Michael Cimino empezó a granjearse un nombre en la industria al mismo tiempo que Coppola y Scorsese. Él no tenía nada que envidiarles: su talento era igual de inmenso. Dirigió El Cazador, probablemente una de las películas más importantes de los setenta, por la que además recibió dos Oscar (mejor película y director). En un abrir y cerrar de ojos se convirtió en un icono del cine, en uno de los directores más prestigiosos y solicitados de Hollywood. Pero igual que su carrera subió como la espuma, harían falta tan solo dos años para que se derrumbara. Tras el éxito de El Cazador, United Artists le produjo La puerta del cielo. Western épico de tintes políticos, la película se convirtió en el paradigma del fracaso: costó más de 44 millones de dólares y tan solo recaudó 1,5. El agujero que le hizo a UA fue tan grande que la productora tuvo que ser comprada por la Metro Goldwyn Mayer un año después. De la noche a la mañana se vino abajo el sistema del Nuevo Hollywood, la corriente que habían seguido las productoras de dar rienda suelta a los directores para explorar y explotar su talento delante y detrás de las cámaras, aunque el presupuesto se disparase. Apocalypse Now y Toro Salvaje fueron dos de las últimas películas que se rodaron en esta etapa de libertad creativa y cheques en blanco, que tan solo duró diez años (1970-80).

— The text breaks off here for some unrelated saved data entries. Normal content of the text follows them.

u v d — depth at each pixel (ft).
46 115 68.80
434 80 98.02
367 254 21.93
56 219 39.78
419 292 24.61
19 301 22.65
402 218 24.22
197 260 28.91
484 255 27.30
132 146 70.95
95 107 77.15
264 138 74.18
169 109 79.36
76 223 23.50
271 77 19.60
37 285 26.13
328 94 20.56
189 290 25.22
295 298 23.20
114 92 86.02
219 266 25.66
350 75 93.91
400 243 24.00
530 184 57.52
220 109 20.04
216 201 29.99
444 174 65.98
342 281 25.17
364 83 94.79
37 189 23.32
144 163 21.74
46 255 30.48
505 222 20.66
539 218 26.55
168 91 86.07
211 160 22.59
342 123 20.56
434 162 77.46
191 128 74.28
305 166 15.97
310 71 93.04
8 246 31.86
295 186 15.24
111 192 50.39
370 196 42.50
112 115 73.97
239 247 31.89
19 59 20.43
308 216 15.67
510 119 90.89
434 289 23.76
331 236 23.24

Por su parte, La puerta del cielo sufrió varios recortes. Su metraje original duraba más de cuatro horas. Cimino la redujo a tres horas y cuarto. El día de su estreno la crítica la destrozó, y United Artists, desesperada, la volvió a montar en una nueva versión de dos horas y media. No fue suficiente: las críticas siguieron siendo feroces y el público desistió de ir a verla. UA entró en quiebra. En este contexto, las productoras de Hollywood, especialmente Paramount, aprovecharon el fracaso de Cimino como excusa para volver a tomar las riendas de las producciones: se haría lo que ellos dijeran y el director quedaría supeditado a los intereses financieros. Paul Biskind, en su libro Moteros tranquilos, toros salvajes, comparaba esta reacción con un Golpe de Estado en el corazón de Hollywood. Hay quien culpó al director de destrozar un sistema que había tardado décadas en fraguarse; otros tan solo lo vieron como lo que fue: un mero chivo expiatorio. Sí, La puerta del cielo fue la gota que colmó el vaso, pero posiblemente si Cimino no la hubiera dirigido, o si hubiese cubierto los gastos de producción, antes o después otro cineasta habría asestado el golpe mortal con alguno de sus delirios de grandeza. Al fin y al cabo el fracaso de La puerta del cielo era la crónica de una muerte anunciada. Hollywood ya no podía permitirse caer en el mismo error y cerró el grifo de dólares.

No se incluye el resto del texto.